よい移民 現代イギリスを生きる21人の物語
ニケシュ・シュクラ 編 / 栢木 清吾 訳
出版社:創元社
発売日:2019/07/29
人と人を分け隔てるもの。そして人と人をつなぐもの。
イギリスに住む21人の"体験"談をまとめた本書。
この21人は作家や俳優、クリエイターなどさまざまな職業だが、みないずれもアジアやアフリカからの移民の子孫だ。
イギリス社会に沁み込んだ差別と無知。
同じ国に生まれながら移民の子孫であるがために直面した差別や偏見、暴力や格差。
そこに対する不安や怒り、戸惑いと悲哀が、皮肉とユーモアと相俟って各人の物語る中ににじみ出ている。
人と人と分け隔てるものとは何か?
言語、文化、宗教、ジェンダー、肌の色……各人が抱える背景にはさまざまな要因がある。しかし、それらが同じ人間同士を分け隔てる理由となってよいのだろうか?
ヨーロッパ諸国を中心にいまだ根強い白人至上主義。
それが蔓延る社会において、移民自身、はたまたその子孫までが白人を意識し自らの印象を「よく」見せることが求められる事実。
社会環境そのものが"差別"を生み出している状況を思い知らされる。
これらはイギリスに限ったことではない。某国を中心に自国第一主義の台頭や移民排斥の流れが強くなっていることは、日々のニュースでもうんざりするほど目の当たりにする。
日本に住む私たちもまた、ジェンダーやヘイトといった同等の問題の渦中にある。
「多様性」という言葉を頻繁に目にするようになって久しいが、この言葉自体も大いに問題を孕んでいるだろう。
社会や文化の差異という意味での「多様性」と、複雑な背景をもつ個人間での「多様性」は、一見視点の大きさの違いだけのような気もするが、その意味の重さには明らかな違いがあるように思えてならない。
同じ国、同じ社会、同じ人種、同じ宗教……しかし人間一人ひとりは実に多面的で多様な背景をもつ。それを国境や社会、文化という大きな括りの隔たりで「多様」と見做すのは無理がある。
本当の意味の「多様性」とは、個人間の、一人ひとりの人間同士の「多様性」への配慮を意味するのではないだろうか?

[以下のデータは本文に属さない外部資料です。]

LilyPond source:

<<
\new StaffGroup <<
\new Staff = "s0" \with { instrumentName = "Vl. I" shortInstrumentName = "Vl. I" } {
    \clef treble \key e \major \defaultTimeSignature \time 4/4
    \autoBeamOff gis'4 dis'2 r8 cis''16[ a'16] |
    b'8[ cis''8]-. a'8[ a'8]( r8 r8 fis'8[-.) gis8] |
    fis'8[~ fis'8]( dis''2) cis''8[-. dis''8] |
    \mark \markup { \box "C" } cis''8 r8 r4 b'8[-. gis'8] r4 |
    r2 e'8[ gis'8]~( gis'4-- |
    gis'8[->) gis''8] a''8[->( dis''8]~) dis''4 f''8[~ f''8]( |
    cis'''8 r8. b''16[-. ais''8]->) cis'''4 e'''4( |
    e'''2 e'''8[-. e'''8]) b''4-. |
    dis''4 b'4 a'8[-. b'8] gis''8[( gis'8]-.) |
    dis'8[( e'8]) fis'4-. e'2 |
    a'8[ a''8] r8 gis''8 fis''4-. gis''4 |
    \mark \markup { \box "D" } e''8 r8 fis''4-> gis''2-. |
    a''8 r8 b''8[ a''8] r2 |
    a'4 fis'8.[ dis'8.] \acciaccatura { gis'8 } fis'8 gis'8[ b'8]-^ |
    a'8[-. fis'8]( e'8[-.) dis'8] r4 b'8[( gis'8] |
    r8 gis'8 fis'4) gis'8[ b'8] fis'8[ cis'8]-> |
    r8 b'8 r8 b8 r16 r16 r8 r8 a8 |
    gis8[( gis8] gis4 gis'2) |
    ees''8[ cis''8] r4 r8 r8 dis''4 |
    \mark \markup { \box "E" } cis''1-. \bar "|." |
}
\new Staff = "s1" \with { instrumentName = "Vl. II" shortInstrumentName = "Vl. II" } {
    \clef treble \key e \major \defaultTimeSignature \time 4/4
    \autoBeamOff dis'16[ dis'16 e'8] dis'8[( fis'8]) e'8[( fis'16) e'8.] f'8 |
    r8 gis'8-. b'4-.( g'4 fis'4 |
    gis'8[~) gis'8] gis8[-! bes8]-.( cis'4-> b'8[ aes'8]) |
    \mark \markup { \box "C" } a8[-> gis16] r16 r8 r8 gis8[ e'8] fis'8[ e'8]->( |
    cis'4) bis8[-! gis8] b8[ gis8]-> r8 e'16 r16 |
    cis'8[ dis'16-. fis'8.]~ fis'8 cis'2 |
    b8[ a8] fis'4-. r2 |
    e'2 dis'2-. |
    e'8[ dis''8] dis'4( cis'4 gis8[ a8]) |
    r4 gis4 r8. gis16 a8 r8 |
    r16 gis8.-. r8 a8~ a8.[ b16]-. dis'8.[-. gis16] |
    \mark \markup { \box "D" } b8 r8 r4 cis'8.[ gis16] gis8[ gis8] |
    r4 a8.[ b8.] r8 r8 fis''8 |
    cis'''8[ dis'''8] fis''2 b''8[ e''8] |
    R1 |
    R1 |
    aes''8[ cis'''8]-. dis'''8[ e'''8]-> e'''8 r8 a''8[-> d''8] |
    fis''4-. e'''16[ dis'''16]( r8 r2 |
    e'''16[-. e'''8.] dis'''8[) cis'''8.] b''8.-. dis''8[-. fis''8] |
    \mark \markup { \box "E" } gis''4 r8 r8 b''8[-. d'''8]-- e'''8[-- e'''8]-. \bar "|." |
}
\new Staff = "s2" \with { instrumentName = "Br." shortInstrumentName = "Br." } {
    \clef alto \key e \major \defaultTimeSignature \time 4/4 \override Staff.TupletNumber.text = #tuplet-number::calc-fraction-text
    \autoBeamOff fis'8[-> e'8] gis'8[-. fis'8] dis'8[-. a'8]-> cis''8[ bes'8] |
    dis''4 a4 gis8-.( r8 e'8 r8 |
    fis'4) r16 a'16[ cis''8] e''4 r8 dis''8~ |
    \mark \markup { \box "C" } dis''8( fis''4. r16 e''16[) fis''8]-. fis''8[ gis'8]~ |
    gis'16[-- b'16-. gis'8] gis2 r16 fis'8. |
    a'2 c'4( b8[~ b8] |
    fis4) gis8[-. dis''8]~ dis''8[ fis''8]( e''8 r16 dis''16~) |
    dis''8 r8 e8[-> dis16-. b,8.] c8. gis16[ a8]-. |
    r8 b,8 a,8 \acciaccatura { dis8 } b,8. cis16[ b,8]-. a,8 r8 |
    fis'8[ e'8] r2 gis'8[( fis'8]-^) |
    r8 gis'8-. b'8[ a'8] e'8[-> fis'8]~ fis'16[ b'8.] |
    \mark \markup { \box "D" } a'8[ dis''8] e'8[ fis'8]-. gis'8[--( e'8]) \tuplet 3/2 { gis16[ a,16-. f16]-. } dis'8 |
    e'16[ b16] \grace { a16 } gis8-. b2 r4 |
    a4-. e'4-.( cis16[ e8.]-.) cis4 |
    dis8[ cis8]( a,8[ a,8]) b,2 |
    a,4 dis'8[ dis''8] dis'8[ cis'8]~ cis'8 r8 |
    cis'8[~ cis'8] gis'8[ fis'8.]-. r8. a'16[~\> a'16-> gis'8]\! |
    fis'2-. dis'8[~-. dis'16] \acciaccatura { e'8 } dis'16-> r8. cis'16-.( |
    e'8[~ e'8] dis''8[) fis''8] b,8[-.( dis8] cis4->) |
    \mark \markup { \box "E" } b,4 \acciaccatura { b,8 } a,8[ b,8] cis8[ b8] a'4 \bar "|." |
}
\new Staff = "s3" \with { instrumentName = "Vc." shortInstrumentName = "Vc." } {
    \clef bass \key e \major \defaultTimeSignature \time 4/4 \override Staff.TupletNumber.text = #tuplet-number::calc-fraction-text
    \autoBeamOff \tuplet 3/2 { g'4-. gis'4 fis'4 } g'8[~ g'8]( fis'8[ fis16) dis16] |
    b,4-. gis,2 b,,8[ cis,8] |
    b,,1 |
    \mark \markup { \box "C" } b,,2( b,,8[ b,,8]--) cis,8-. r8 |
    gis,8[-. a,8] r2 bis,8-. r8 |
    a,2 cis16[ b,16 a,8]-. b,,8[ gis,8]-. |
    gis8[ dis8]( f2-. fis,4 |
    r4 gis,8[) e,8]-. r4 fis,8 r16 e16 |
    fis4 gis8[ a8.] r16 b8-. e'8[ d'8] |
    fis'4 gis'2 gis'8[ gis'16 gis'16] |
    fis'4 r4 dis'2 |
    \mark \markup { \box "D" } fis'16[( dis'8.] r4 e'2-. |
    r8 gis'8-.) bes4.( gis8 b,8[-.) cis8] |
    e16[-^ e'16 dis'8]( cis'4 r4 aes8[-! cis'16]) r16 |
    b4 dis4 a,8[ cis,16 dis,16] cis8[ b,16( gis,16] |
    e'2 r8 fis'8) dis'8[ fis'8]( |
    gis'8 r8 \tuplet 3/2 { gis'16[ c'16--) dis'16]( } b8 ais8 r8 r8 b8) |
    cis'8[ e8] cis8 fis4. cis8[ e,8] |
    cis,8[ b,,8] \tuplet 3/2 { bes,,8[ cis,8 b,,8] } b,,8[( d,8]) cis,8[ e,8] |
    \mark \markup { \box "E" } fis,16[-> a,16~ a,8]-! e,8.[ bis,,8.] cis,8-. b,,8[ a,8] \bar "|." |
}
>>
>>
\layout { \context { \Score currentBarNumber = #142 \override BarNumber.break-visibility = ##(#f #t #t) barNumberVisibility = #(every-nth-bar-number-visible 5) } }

本書後半で、ジャマイカ移民の母を持つ女性の文章の中から一文を紹介しよう。
「私が真に興味を持っている色は、人間の色、あなたの人間性の色」
深く胸に突き刺さった。
最後に本書全体に関し、訳者は人種や移民問題の専門家であり、本書翻訳にも情熱的に取り組まれたことが「あとがき」から分かるが、全体的に訳がこなれていない印象を受けた。原注に加え訳註も多く挿入されているが、ときには直訳的でその文章全体の雰囲気が台無しになってしまっている部分が散見する。気になる方はご注意されたい。